March 30, 2007
Let's All Go to the Movies
Theatrical Releases March 30th, 2007
We’ve got some decent choices this week: if you’re in the mood for comedy, it’s all about Blades of Glory, if we have kids Meet the Robinsons (3-D at the Metreon) is better than you’d expect, but if you want something saucy it is all about Joseph Gordon-Levitt and that movie he’s in…The Lookout. I heard someone postulate it was like Brick 2: Outta College but I think that was just spite. We love skinny smart guys. Weeeeee looooovvvvveee them. Us at SFist that is.
LOCAL WISDOM
Artist Television Access (922 Valencia St.) If you like Encyclopedia Pictura, you’ll like the ATA’s Friday Night show Yarns for All. Thursday the 5th offers an A.N.S.W.E.R. screening of In the Shadow of the Palms – IRAQ. Reportedly the only doc to capture Iraq prior to invasion and then just after, the film has gained some deserved attention. See the trailer at the film’s site
The Balboa is showing The Namesake, with a double feature of Breach and Music and Lyrics.
FREE ADMISSION on your birthday!
Discount Cards: 5 admissions for $30.00 now on sale
SCHOOL NIGHT –Every Monday is School Night. $6.00 for Students, Faculty and school Staff (with School ID) .
The Castro (429 Castro St.) is showing the godly Godard’s Two or Three Things I know about Her (restored!), one of his many worshipful and confounding explorations of the feminine. SCOPE & NEW 35mm PRINT!
Other Cinema on Saturday will show Ben Russell’s Noise Hippies Against All Wars! A collection of 16mm shorts of random insight all put together by Rhode Island filmmaker Ben Russell.
By SFist Sara
Pacific Film Archive (2575 Bancroft Way)
Special Programs:
We’ve got Antonioni Screenings in spades this week: Friday there’s the beautiful Blow Up at 6, Satruday between the matinee and the SFIFF tribute there’s Le Amiche at 6:30 and Sunday starting at 2pm there’s a NOT TO MISS short film program by Antonioni followed by a screening of I Vinti and finally, a FREE screening of the doc on Antonioni called Antonioni: The Vision that Changed the Cinema.
Saturday the Matinee will be Robert Mulligan’s To Kill a Mockingbird, followed by an SFIFF Tribute screening of Eric Rohmer’s A Summer’s Tale at 8:40pm.
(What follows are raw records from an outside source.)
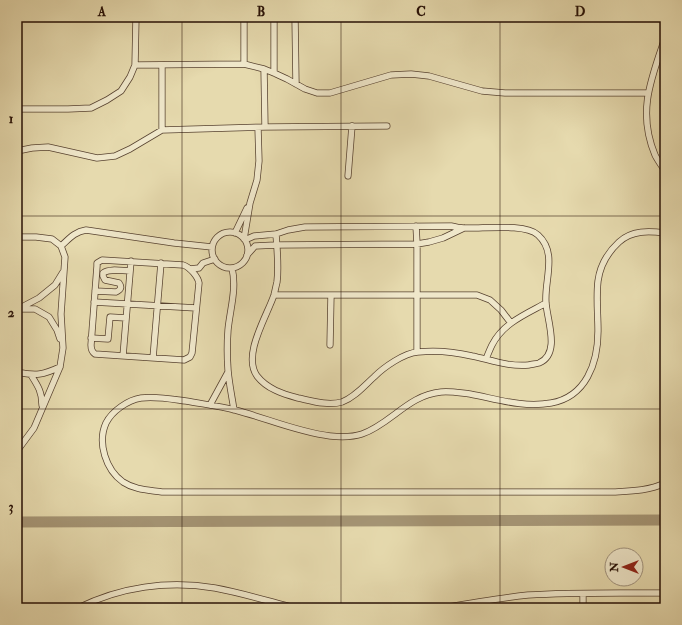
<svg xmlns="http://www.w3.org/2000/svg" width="682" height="625" viewBox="0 0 682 625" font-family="'IM FELL Double Pica',serif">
<rect width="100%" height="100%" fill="#e6daae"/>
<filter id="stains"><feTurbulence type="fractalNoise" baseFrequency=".005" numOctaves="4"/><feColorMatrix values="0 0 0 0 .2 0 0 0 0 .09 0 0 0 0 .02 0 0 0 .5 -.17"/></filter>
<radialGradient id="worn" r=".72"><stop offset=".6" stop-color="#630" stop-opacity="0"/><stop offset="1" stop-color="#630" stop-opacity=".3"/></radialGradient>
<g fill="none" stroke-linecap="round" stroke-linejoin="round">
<path stroke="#a59575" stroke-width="11" d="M17,522L665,520"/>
<g stroke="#574230" stroke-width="7">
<path id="service" d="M244,17V64
M274,17V73
M295,17L296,84
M665,38C651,79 637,112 655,155C658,161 662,166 665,171
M135,65L244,64L264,69L274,73L287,79L305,89L317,93H330L391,75L411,74L429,76L482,91L505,93H648
M264,69L265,127
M17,109H68L91,108L107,100L121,91L130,77L135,65L136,17
M162,130V65
M17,151L32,148L48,147L97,158L115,156L130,149L162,130L265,127L387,126
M348,176L352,126
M416,226L417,244V352
M212 250a18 18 0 1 1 36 0a18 18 0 1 1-36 0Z
M235,233L247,208
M665,233C649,231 632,230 619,242C607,253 600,266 598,281C596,298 598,314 598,331C598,363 586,397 551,403C523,408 497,399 470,394C460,393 451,391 441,392C408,395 391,424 362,434C353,437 340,437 330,436C297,432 266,418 235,410C219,406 202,404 186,401C171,399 156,396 141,398C128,400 112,411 106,423C97,443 106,470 123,482C135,490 149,490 162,492H613C631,491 648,491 665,483
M17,237H36L52,239L61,246L65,257L61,314L63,348L60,367L34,428L17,451
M244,239L250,203L257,180L259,161L258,128
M245,240L254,236L276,234L288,230L305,227L451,226C455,227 460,228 464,228C482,229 525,223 538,235C558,253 544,280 546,303C547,320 561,354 539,363C536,364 532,364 529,365C509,367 491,360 472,356C455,352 436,350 418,352C404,353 384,367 374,377C364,386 355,397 342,402C328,406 312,401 298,398C283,394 267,389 257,376C242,355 267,316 274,295C275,291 276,286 277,282C279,266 277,250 276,234
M61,246C69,239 74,232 86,230L174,243L212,247
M247,255L255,246L276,245L417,244L429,242L443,238L464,228
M102,260L183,265C190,267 198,277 199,283L192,353L190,357L184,360L95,354C92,352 91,349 91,345L97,266V263Z
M232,268C237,289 230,309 228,330C227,343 227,356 228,370C229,383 232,397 234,410
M190,269L199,268L203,263L215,259
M95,291L116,292C121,290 122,287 119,283L105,280L103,276V273C110,268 122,271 130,271
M274,295H477L490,300L501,310L511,323
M94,302L196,308
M20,308L39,298L55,285L63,272
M17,311L19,309H35L49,317L57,330L60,339
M91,338L108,339L110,317L126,318
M330,345L331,295
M123,356L131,261
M153,358L161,263
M486,359C488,354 490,349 492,345C503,323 526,314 546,303
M17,372C36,376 43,375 60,367
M31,375C38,386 42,392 42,405
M210,405L228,372
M583,594V608
M78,608C120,587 168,580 215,588C242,593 268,601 295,608
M441,608C470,603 499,598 528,595C573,592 619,593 665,593"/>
</g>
<use href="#service" stroke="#efe7ca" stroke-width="5.5"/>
</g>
<path fill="none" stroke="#271006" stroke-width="1" stroke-opacity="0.55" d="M182,17V608M341,17V608M500,17V608M17,216H665M17,409H665"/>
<rect width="682" height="625" fill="none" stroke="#e6daae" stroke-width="44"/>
<g transform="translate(624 567) rotate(270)"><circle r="19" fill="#efe7ca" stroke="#9f917c"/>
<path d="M0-3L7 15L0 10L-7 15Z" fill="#8f2418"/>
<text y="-6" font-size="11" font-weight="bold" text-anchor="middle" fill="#271006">N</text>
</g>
<rect x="22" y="22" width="638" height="581" fill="none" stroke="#271006" stroke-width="1.5"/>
<g font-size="13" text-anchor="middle" font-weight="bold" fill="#271006">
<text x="102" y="16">A</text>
<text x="261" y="16">B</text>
<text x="421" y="16">C</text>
<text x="580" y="16">D</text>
<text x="11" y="123">1</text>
<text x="11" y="317">2</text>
<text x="11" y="511">3</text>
</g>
<rect width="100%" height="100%" filter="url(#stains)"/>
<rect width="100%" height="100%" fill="url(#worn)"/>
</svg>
Tuesday PFA begins a new weekly screening series on Anthology Film Archives. This screening at 7:30 on the 3rd will be comprised of Recent Preservations otherwise impossible to see this side of the country.
The Wednesday Lecture is showing the genius doc/narrative hybrid: Cleo From 5 to 7 followed by a screening from their Conceptualist of the Early 70’s series entitled The Medium Is. This series is a really well curated collection of films that profoundly affected the look of the so called American Renaissance which of course effects (still) the works produced in cinema today.
Finally, Thursday the PFA is screening a series that will also show at YBCA the following week: Thai filmmaker Apichatpong Weerasethakul will be visiting with his works! This is a pretty big deal. The three-day screening series begins on Thursday and ends on Saturday. The first screening is Tropical Malady.
The Red Victorian is playing Sierra Leone’s Refugee Allstars Friday through Tuesday, on Wednesday they begin a few days with Aldmodovar’s Volver (really lovely) and finishes the week with Little Children.
The Roxie New College Film Center is playing A Zen Life – D.T. Suzuki, a doc about the Zen writer, philosopher and translator D.T. Suzuki. See our blurb review in this week’s Guardian.
Yerba Buena Center for the Arts (701 Mission Street)
No films this week.


So, you're wrong about YBCA. They've got an Anthology show on Sunday.